# Player looking for game in Sacramento, CA



## garyh (Jul 17, 2002)

Greetings!!

I am a current So Cal resident who will be moving to Sacramento in the coming week.  I would like very much to find a group in which to play.

I'm looking for a fantasy DnD 3e game, the campaign is unimportant - I'll be happy to play in homebrew, FR, whatever.  I'd also be very interested in playing in the WoT setting.

About me - I'm 23 and am moving to Sac to go to graduate school.  I've only ever played a little bit in DnD.  Most of my experience comes from DM'ing a homebrew campaign for a year and a half.  I have lots of rulebooks I can bring to the session, and make a darn good brownie.   

If anyone out there runs or plays in a group in the Sac area, let me know if you're looking for a player.

Thanks!!


----------



## garyh (Aug 21, 2002)

bump!!

I _may_ have a game soon through my FLGS, but figured I'd get this ad back on the boards in case that falls through.


----------



## berova (Aug 26, 2002)

Gary,

I'm running Monte Cook's RTToEE once every 2-3 weeks in Sacramento area on Saturdays (we've played as little as once a month due to vacations and what not).
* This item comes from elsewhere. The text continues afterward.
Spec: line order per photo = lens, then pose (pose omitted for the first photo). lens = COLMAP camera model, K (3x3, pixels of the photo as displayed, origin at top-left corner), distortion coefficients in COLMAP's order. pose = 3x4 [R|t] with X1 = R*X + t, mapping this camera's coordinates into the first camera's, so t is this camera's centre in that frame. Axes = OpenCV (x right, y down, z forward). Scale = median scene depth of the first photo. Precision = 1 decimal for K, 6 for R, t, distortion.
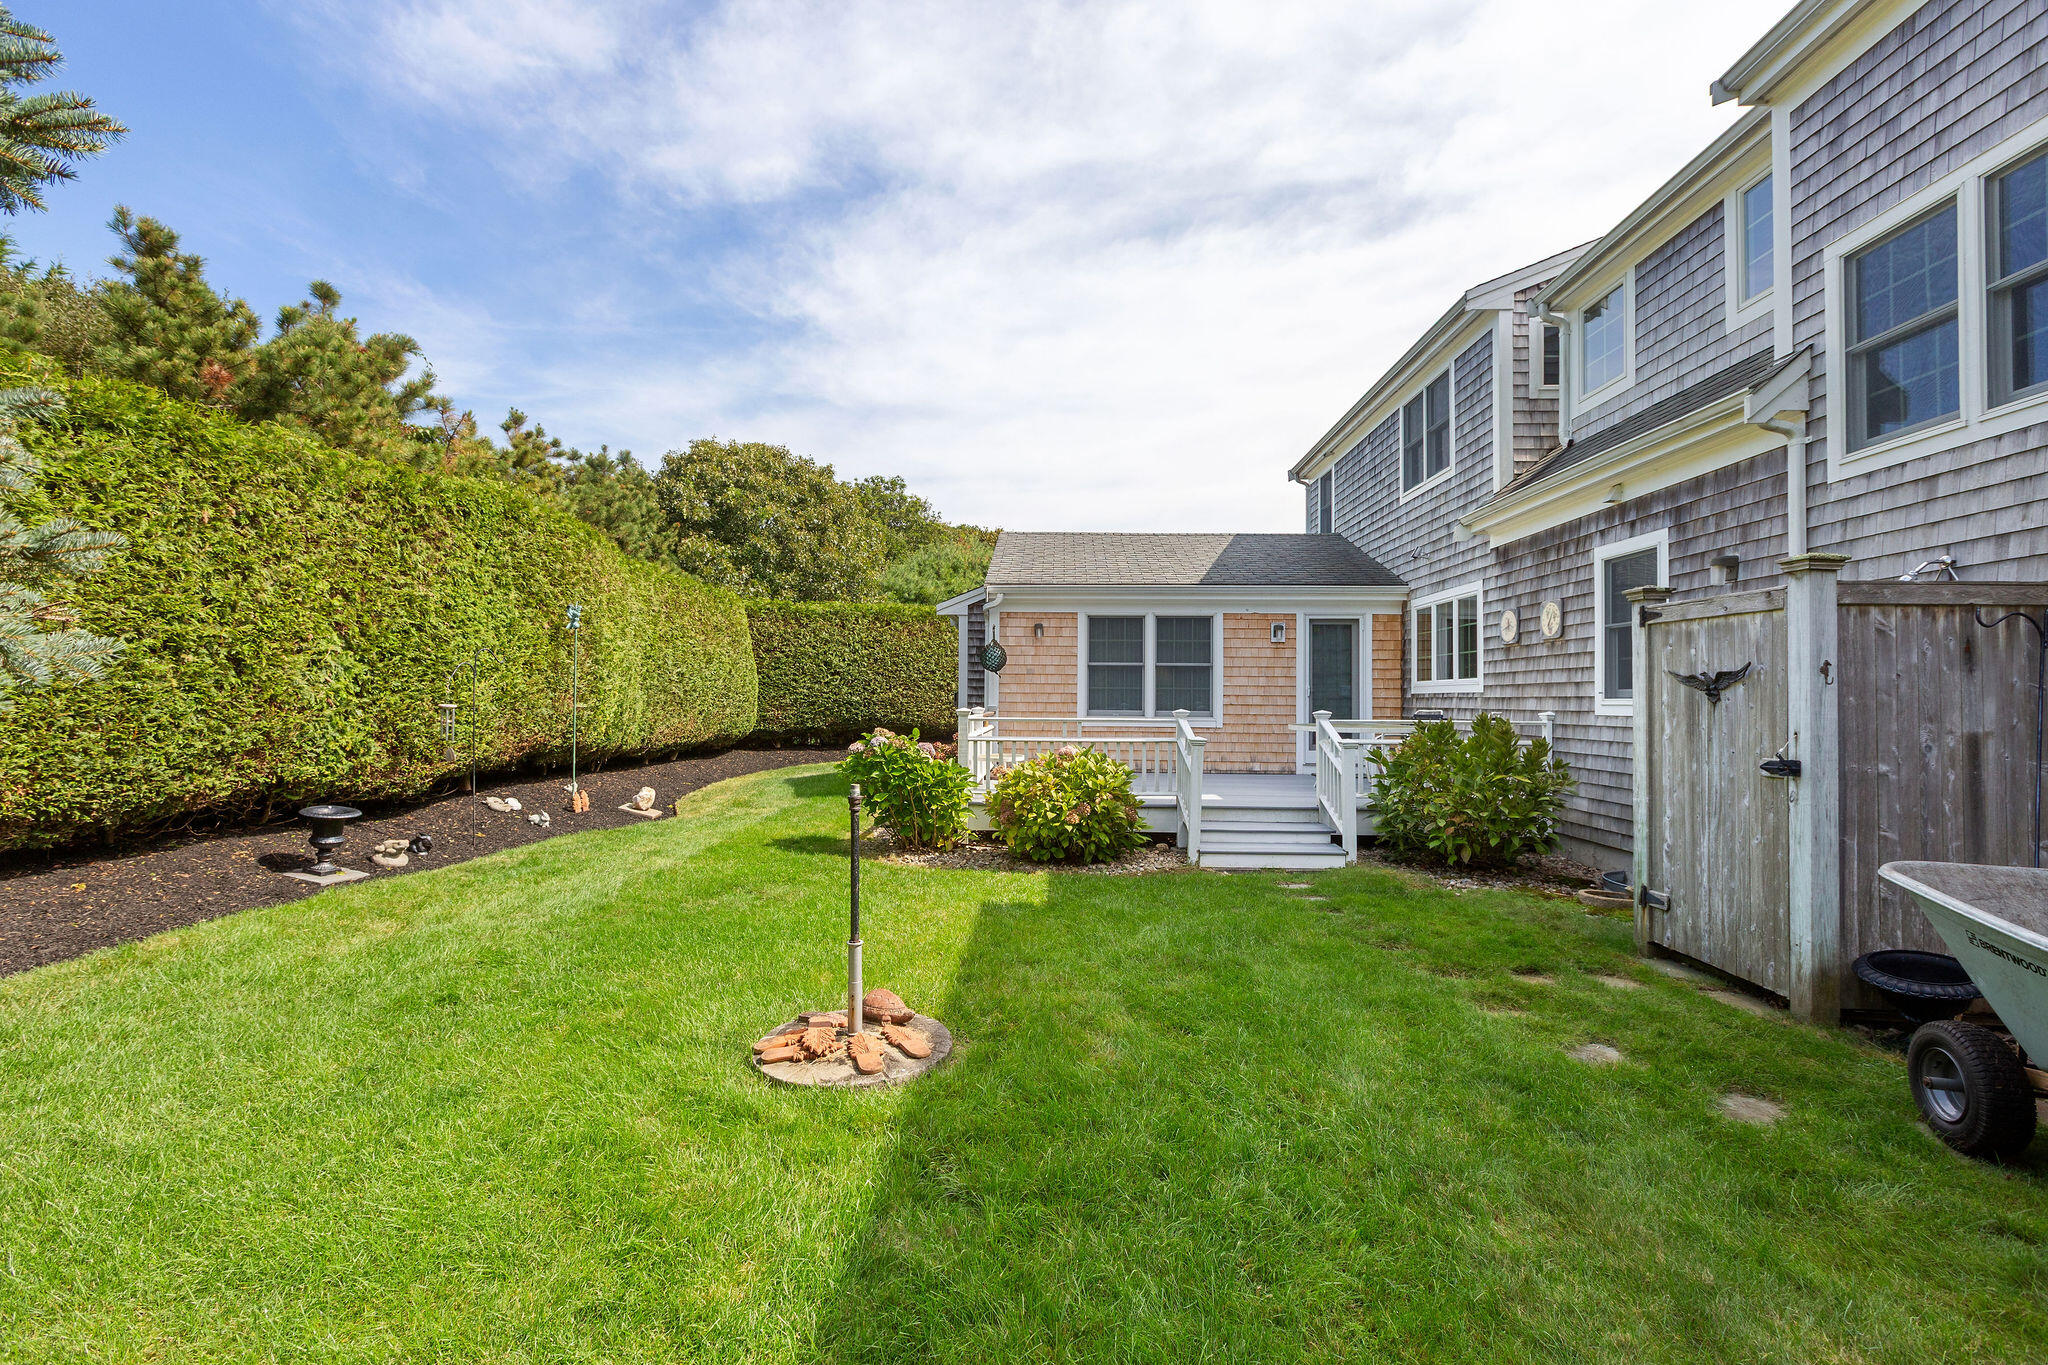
lens RADIAL K [[921.0, 0, 1023.5], [0, 921.0, 685.5], [0, 0, 1]] dist [0.003648, -0.002599]
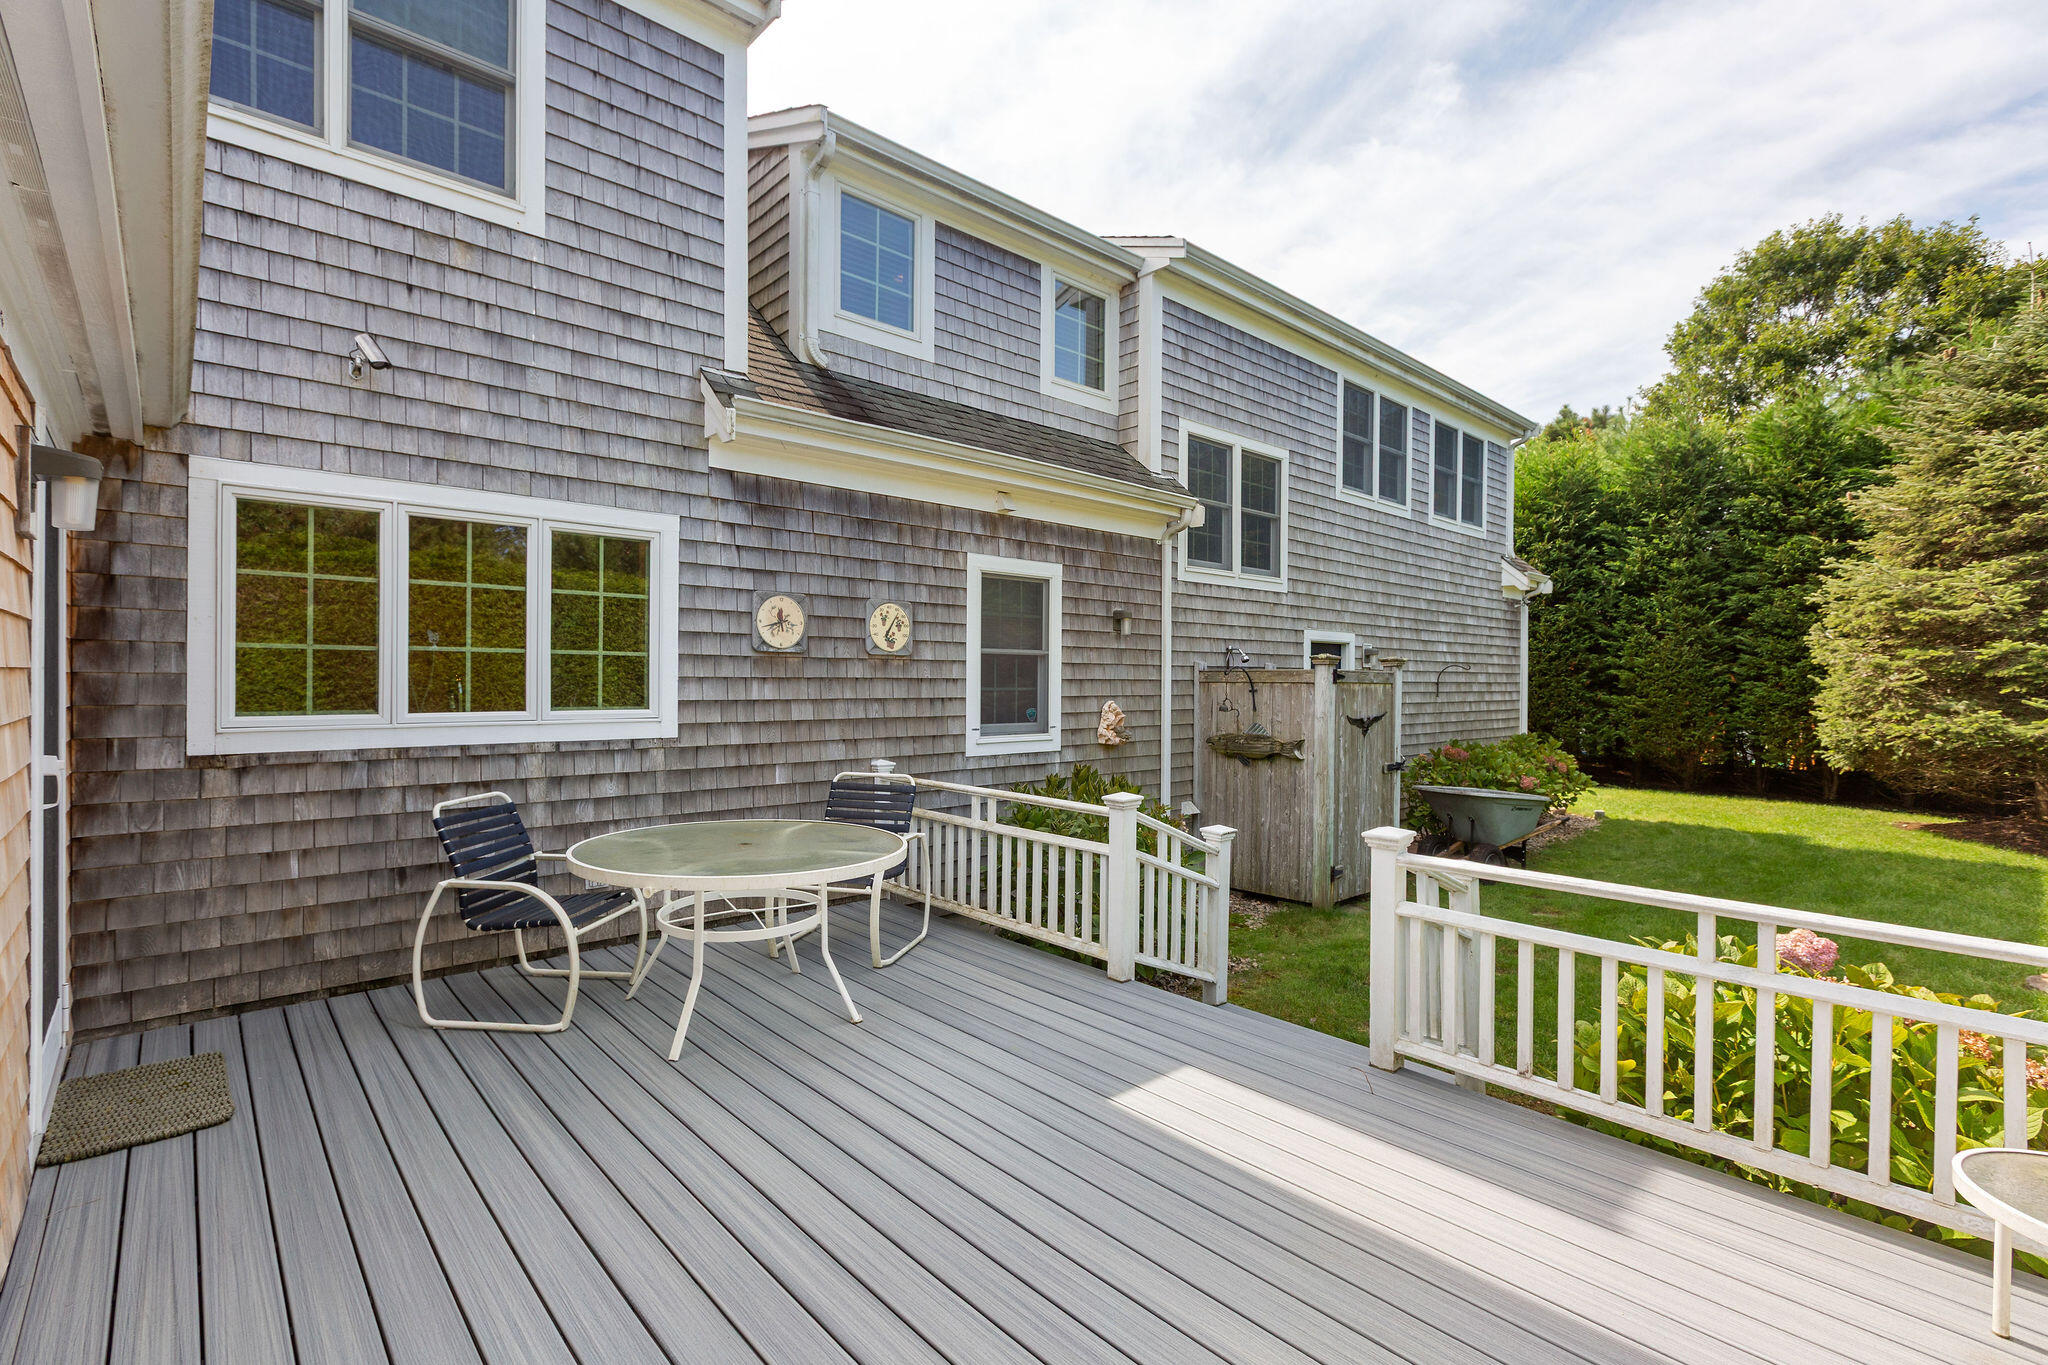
lens RADIAL K [[921.0, 0, 1024.9], [0, 921.0, 682.2], [0, 0, 1]] dist [0.003648, -0.002599]
pose [[-0.702336, -0.012686, 0.711733, 0.001942], [-0.022991, 0.999724, -0.004869, -0.033670], [-0.711474, -0.019783, -0.702434, 1.639493]]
Let me know if you're interested.


----------



## garyh (Aug 26, 2002)

The other game is going to work out, _but_ I'd still be up for a Saturday game (especially as it meets less frequently than weekly).

So, yeah, sure, I'd enjoy returning to the Temple of Elemental Evil, if ya'll have me.


----------



## garyh (Aug 28, 2002)

Berova,

Any news?  I'm still up for playing.  From what you've mentioned, it sounds like it'd be great.  Let me know!!

(Hope you'll see  this.  I'd just have e-mailed you through the boards, but you have that function turned off  )


----------



## berova (Aug 28, 2002)

Hi Gary,

Sorry for the delay in reply. I'm sending you some e-mail with all the scoop. Hope to hear from you soon.


----------